§ **Prompt 1**
Reproduce, word for word, the part of the Vumba rainforest passage that opens with the words containing "Vumba tropical rainforest" and closes with "in dire strain.".
§ **Prompt 2**
In one to three sentences, explain why the scouts in the Vumba rainforest passage cautioned and released the firewood poachers instead of handing them to the police.
§ **Prompt 3**
Turn the paragraph of the Vumba rainforest passage that begins "Tree poaching is threatening" into a short bulleted list that keeps its main facts.

Only last week, 23 firewood poachers were arrested by scouts. They were only cautioned and released — handing them over to local police would have been an exercise in futility, the scouts say.
“If you hand them over to the police you will see them walking back across the border as if nothing happened,” Nelson Bandura says.
Vumba tropical rainforest has a unique flora and rare habitat — including an impressive over 420 bird species packed in its relatively small space offering arguably the best bird watching vantage point on the African continent is in dire strain.
Tree poaching is threatening to leave its breath-taking mountains bare and completely destroy its capacity to sustain such uncommon bird species like Swynnerton’s robin, and Zimbabwe’s rare Chirinda Apollis as well as animal species like the dwarf chameleon, blue monkey and blue duiker.

§ **Data supplied**
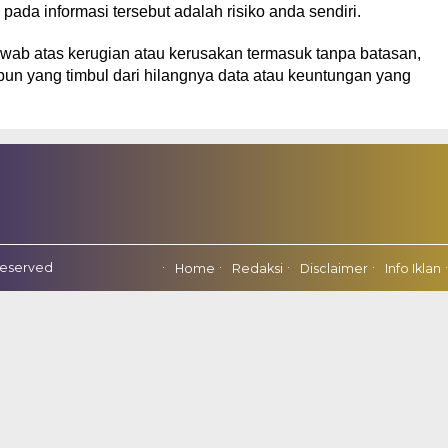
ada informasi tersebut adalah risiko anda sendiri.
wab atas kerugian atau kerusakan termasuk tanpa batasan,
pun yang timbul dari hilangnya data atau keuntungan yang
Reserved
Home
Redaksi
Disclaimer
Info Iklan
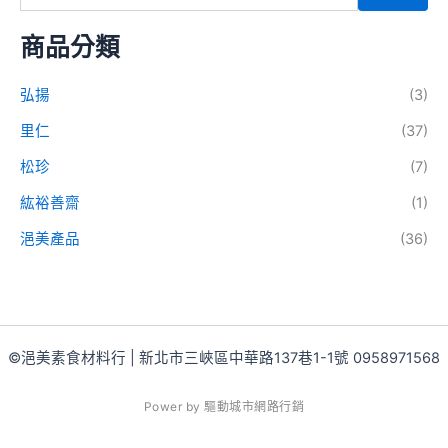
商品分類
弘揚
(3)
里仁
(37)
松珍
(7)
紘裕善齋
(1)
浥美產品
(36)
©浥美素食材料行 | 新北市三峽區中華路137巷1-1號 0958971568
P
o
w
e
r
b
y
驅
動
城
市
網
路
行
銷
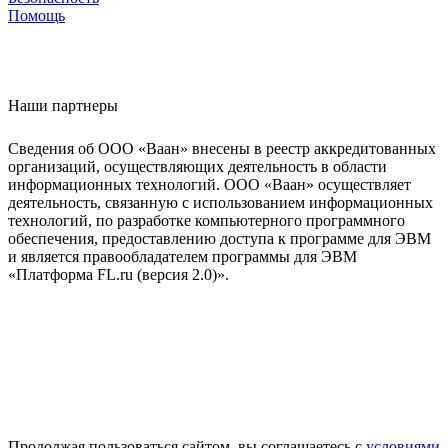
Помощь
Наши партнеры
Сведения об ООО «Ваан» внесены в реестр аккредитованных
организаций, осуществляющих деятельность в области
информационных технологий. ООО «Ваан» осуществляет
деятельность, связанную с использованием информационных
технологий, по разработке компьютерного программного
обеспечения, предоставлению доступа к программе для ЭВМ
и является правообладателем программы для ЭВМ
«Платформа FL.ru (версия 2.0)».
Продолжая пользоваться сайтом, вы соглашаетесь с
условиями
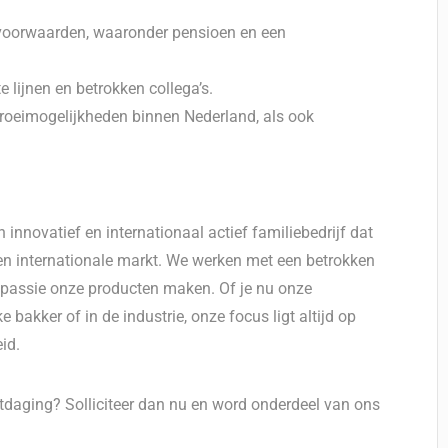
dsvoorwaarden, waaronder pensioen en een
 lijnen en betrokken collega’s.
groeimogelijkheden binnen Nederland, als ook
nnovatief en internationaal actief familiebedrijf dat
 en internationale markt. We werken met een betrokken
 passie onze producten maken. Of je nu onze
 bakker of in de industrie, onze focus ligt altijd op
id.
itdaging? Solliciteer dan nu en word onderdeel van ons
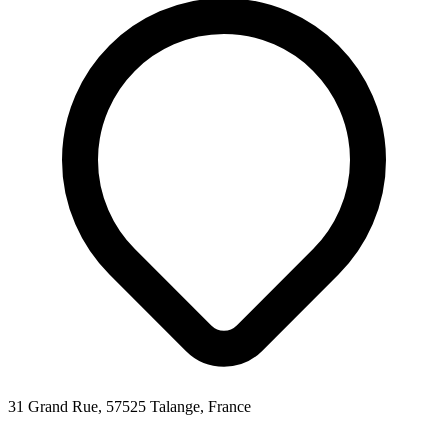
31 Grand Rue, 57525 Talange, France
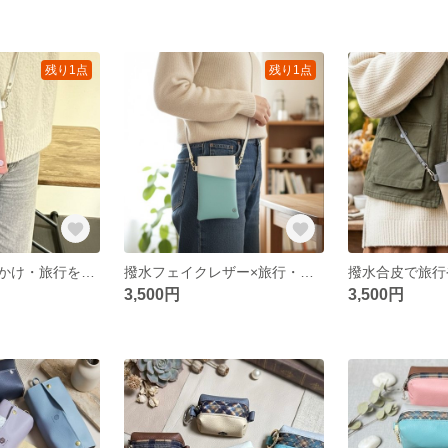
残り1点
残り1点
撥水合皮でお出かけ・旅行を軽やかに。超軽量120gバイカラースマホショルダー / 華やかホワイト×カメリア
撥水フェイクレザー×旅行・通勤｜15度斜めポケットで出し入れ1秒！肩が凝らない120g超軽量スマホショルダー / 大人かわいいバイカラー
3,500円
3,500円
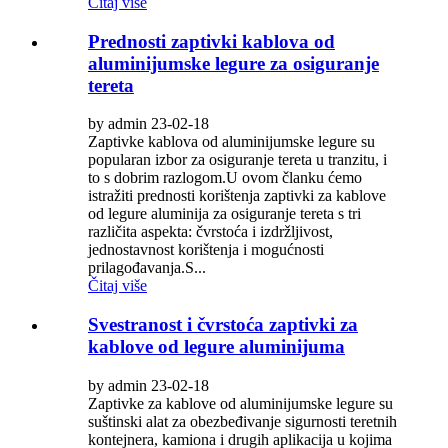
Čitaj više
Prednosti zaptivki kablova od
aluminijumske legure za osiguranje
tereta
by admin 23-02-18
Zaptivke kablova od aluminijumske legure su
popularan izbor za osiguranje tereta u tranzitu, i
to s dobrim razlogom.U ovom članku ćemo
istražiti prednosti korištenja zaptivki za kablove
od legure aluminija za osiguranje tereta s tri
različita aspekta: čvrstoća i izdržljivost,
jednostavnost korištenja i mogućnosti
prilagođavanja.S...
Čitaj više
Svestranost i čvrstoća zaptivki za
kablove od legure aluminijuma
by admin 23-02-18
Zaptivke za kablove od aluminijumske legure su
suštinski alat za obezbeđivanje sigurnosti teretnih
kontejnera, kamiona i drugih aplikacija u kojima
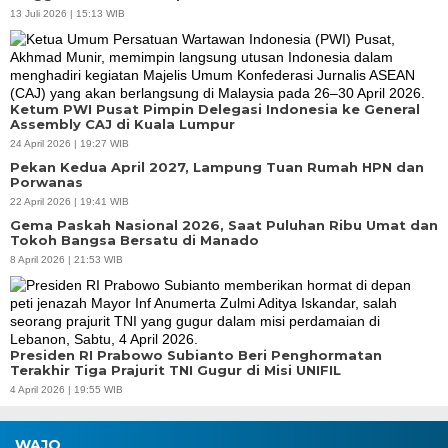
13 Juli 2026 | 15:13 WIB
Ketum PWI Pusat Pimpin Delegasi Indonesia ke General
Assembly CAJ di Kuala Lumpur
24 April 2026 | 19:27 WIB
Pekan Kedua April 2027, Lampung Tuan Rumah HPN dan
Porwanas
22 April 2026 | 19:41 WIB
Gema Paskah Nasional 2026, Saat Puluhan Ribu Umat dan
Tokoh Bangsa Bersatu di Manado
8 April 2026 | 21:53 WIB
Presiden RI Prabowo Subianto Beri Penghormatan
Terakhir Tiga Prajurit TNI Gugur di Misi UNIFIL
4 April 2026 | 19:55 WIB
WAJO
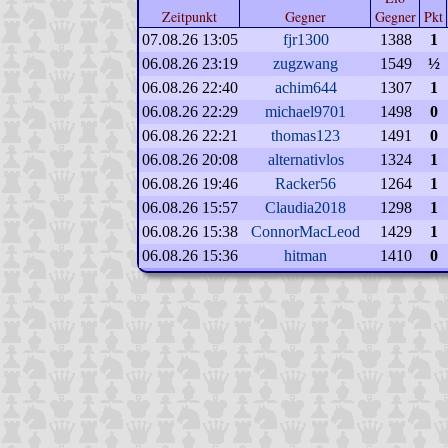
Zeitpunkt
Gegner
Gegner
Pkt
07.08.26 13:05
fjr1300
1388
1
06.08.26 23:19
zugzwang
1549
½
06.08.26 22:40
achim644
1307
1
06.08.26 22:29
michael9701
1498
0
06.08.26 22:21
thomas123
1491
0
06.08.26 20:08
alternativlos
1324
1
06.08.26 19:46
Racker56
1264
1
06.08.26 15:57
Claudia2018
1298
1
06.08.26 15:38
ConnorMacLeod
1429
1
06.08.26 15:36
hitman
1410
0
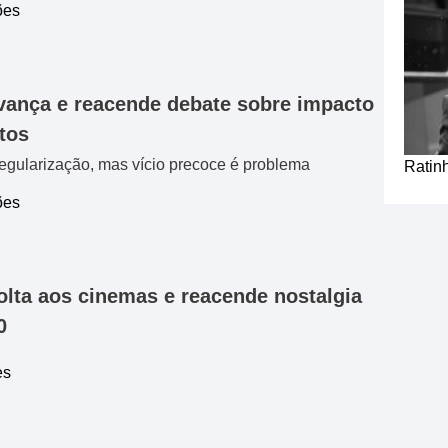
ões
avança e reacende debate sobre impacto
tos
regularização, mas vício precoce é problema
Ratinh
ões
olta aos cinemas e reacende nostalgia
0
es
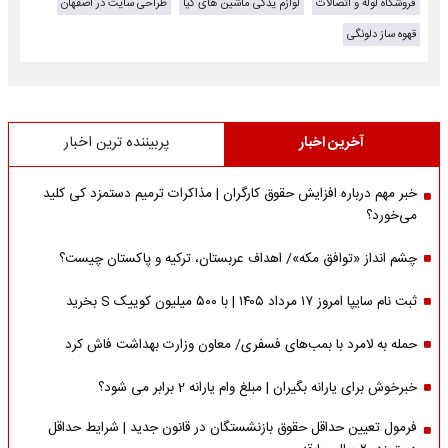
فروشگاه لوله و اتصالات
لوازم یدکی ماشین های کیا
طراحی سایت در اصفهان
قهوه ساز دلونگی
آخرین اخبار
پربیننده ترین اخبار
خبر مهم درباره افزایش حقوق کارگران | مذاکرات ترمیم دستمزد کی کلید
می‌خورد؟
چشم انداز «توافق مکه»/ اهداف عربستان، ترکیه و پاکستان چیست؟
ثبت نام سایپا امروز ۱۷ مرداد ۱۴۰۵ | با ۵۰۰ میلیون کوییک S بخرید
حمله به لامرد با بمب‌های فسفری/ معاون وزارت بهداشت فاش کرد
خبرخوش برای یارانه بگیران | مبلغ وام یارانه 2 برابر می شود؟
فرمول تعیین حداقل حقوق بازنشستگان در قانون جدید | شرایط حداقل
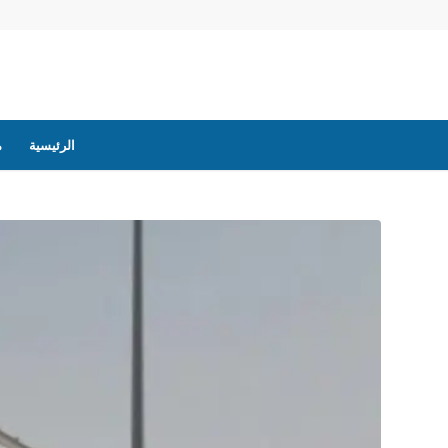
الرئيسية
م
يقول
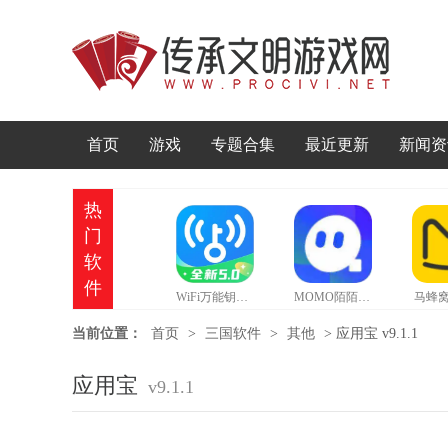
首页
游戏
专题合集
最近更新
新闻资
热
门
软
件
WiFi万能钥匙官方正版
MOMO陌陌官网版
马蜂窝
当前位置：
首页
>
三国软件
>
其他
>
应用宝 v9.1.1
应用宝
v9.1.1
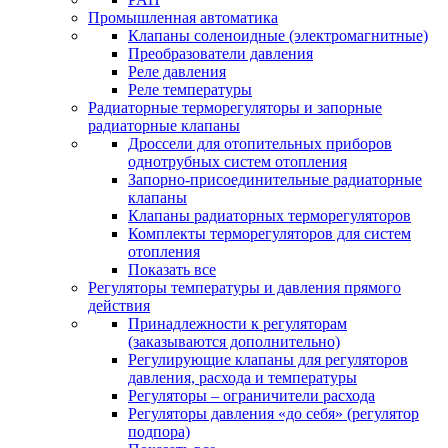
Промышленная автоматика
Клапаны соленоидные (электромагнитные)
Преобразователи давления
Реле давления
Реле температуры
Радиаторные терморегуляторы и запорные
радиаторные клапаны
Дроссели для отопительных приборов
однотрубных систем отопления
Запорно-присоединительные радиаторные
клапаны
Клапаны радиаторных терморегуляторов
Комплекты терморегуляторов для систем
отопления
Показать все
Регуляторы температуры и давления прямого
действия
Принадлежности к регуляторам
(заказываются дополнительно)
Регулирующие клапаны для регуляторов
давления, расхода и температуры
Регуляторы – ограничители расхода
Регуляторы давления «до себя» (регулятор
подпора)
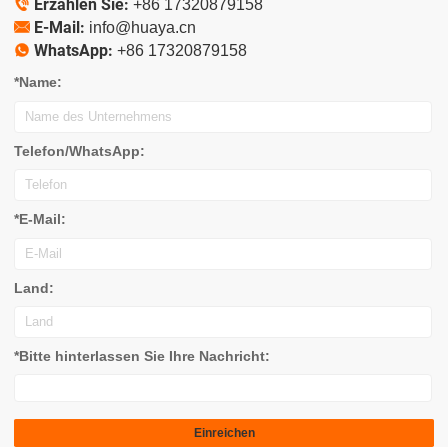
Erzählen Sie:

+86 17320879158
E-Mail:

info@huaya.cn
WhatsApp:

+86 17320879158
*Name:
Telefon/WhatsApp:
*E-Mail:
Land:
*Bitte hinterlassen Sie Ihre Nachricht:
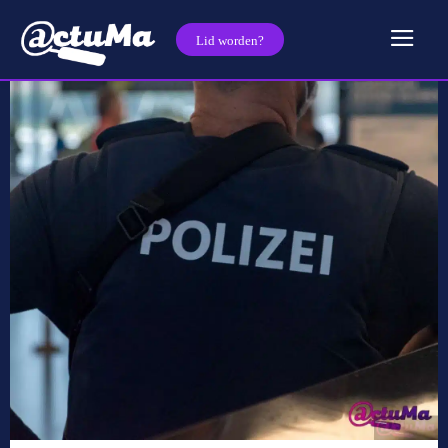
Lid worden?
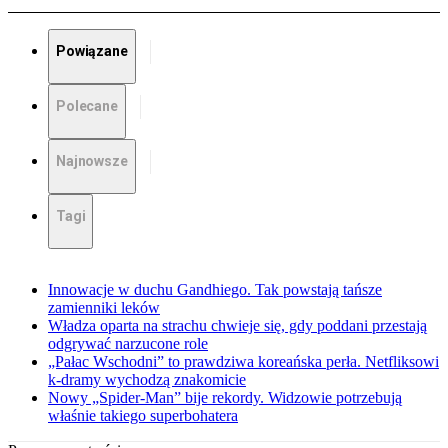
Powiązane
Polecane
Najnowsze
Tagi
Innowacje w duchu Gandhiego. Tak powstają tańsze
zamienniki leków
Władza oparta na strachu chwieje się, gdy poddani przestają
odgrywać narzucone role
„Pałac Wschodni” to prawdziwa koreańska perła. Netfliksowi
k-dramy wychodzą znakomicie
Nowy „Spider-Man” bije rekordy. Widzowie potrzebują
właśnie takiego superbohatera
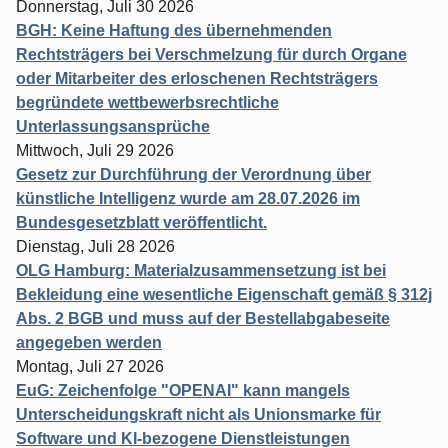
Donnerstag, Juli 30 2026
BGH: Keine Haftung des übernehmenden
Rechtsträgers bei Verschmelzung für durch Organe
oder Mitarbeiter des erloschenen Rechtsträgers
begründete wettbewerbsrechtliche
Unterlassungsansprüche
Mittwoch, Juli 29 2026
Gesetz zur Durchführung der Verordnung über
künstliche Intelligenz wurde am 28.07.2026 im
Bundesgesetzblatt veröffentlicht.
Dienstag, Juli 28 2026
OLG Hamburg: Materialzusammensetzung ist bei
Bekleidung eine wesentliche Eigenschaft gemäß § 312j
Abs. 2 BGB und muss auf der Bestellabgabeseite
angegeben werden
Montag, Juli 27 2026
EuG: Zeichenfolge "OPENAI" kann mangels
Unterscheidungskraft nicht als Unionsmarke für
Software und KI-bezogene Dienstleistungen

§ **Task output 1**
Vumba tropical rainforest has a unique flora and rare habitat — including an impressive over 420 bird species packed in its relatively small space offering arguably the best bird watching vantage point on the African continent is in dire strain.

§ **Task output 2**
The scouts said that handing the 23 poachers over to local police would have been an exercise in futility. Nelson Bandura says that poachers handed to the police are soon seen walking back across the border as if nothing happened.

§ **Task output 3**
- Tree poaching threatens to leave the area's breathtaking mountains bare.
- It could completely destroy the area's ability to sustain uncommon birds such as Swynnerton's robin and Zimbabwe's rare Chirinda Apollis.
- Animals at risk include the dwarf chameleon, the blue monkey and the blue duiker.